Les implantations juives bénéficient d’un financement accru, en Israël mais aussi à l’étranger.

DE NOTRE CORRESPONDANTE VÉRONIQUE CHOCRON La petite colonie juive de Karnei Shomron, cernée d’une clôture barbelée, est posée dans un paysage aride de roches et d’oliviers, en Cisjordanie. Ici, de jolies maisons à l’américaine, entourées de vertes pelouses, longent des allées bordées d’arbres. Sondra Baras, petite femme replète et dynamique, originaire de Cleveland, aux Etats-Unis, y a installé le siège de son ONG, Christian Friends of Israeli Communities (Amis chrétiens des communautés d’Israël).

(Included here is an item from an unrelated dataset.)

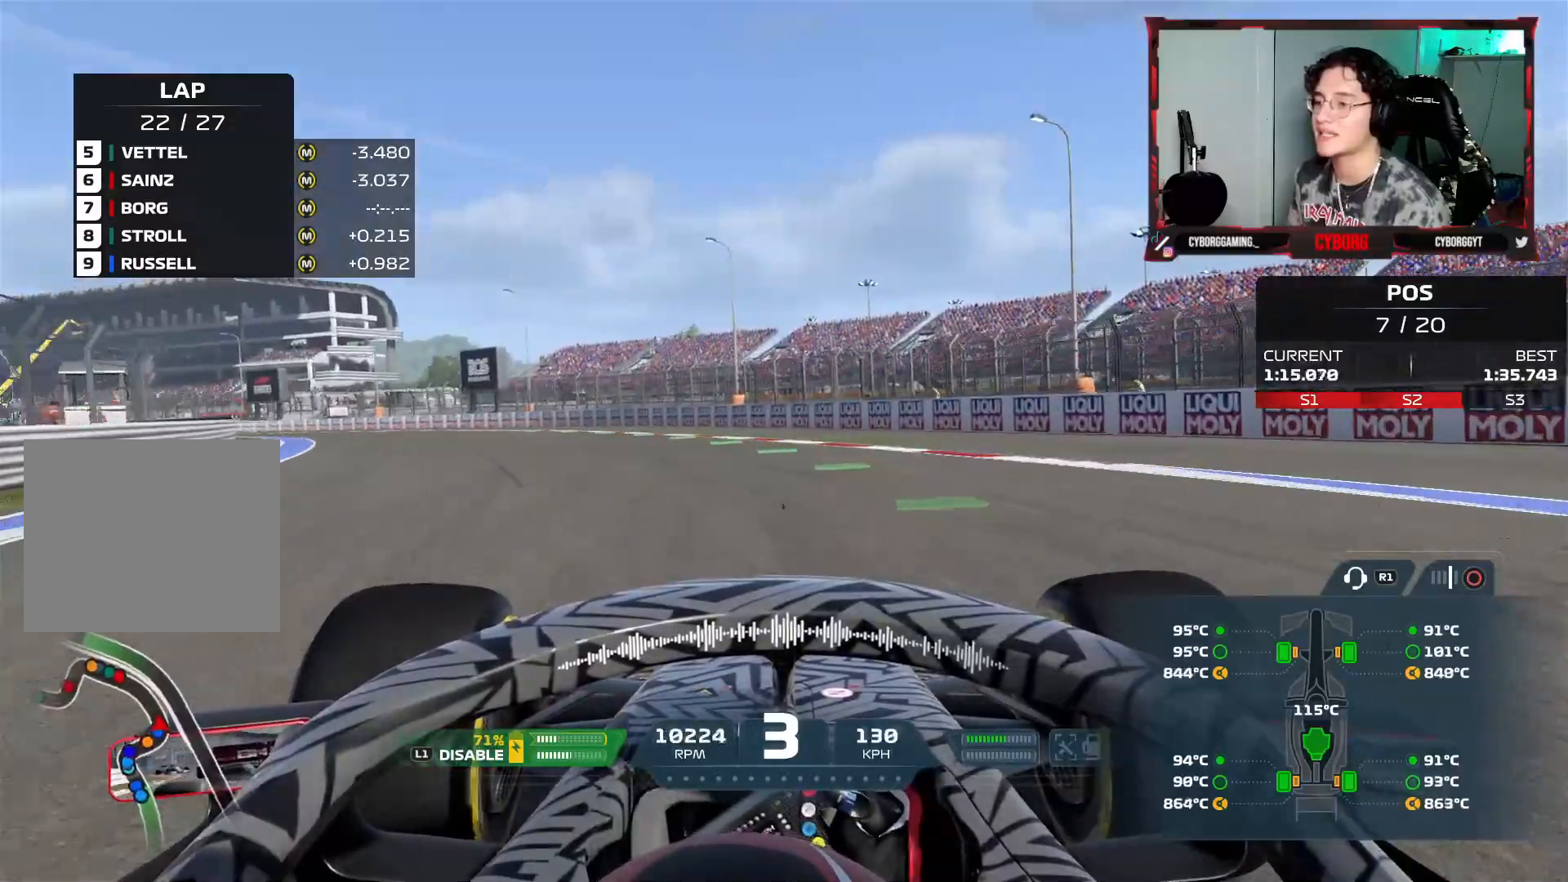
{"buttons": ["R2"], "left_stick": "left", "right_stick": "center", "events": []}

Ce matin, coiffée de la traditionnelle casquette prisée par les femmes juives religieuses et nationalistes, elle trie les chèques éparpillés sur son bureau. « Le gouvernement israélien ne peut pas couvrir tous nos besoins, explique-t-elle. Alors nous proposons à des chrétiens évangéliques de financer des projets sociaux ou humanitaires en Judée-Samarie [terme utilisé par les colons pour désigner la Cisjordanie] : école, aire de jeux, bâtiment pour l’accueil d’enfants handicapés… » Ces bienfaiteurs seraient toujours plus nombreux, aux Etats-Unis, mais aussi au Royaume-Uni, en Allemagne et aux Pays-Bas. Et plus organisés. « Depuis une dizaine d’années, beaucoup de voyagistes spécialisés dans les pè-lerinages nous connaissent, précise Sondra Baras. Ils proposent aux touristes de passer un ou deux jours en Judée-Samarie, afin de visiter les sites bibliques et de rencontrer les communautés juives qui y vivent. Après, si les visiteurs sont convaincus, ils peuvent faire des dons. » Energique avocate de la colonisation, elle revendique « plusieurs milliers de donateurs », qui débourseraient chaque année « entre 1 et 2 millions de dollars ». Une goutte d’eau, au regard du coût de l’implantation et de l’entretien des colonies de Cisjordanie. « La principale source de financement des colonies, et de très loin, c’est l’Etat israélien, rappelle le sociologue Shlomo Swirski, de l’institut d’analyse des politiques publiques Adva. Tandis que l’armée assure la protection des colons, Israël finance les infrastructures des implantations et les plans de construction. Et les budgets des municipalités y bénéficient de transferts plus généreux. » Selon Adva, entre 2001 et 2010, le gouvernement israélien aurait couvert en moyenne 60 % des budgets d’investissement dans les colonies, pour 29 % de ces budgets dans les villes situées ailleurs.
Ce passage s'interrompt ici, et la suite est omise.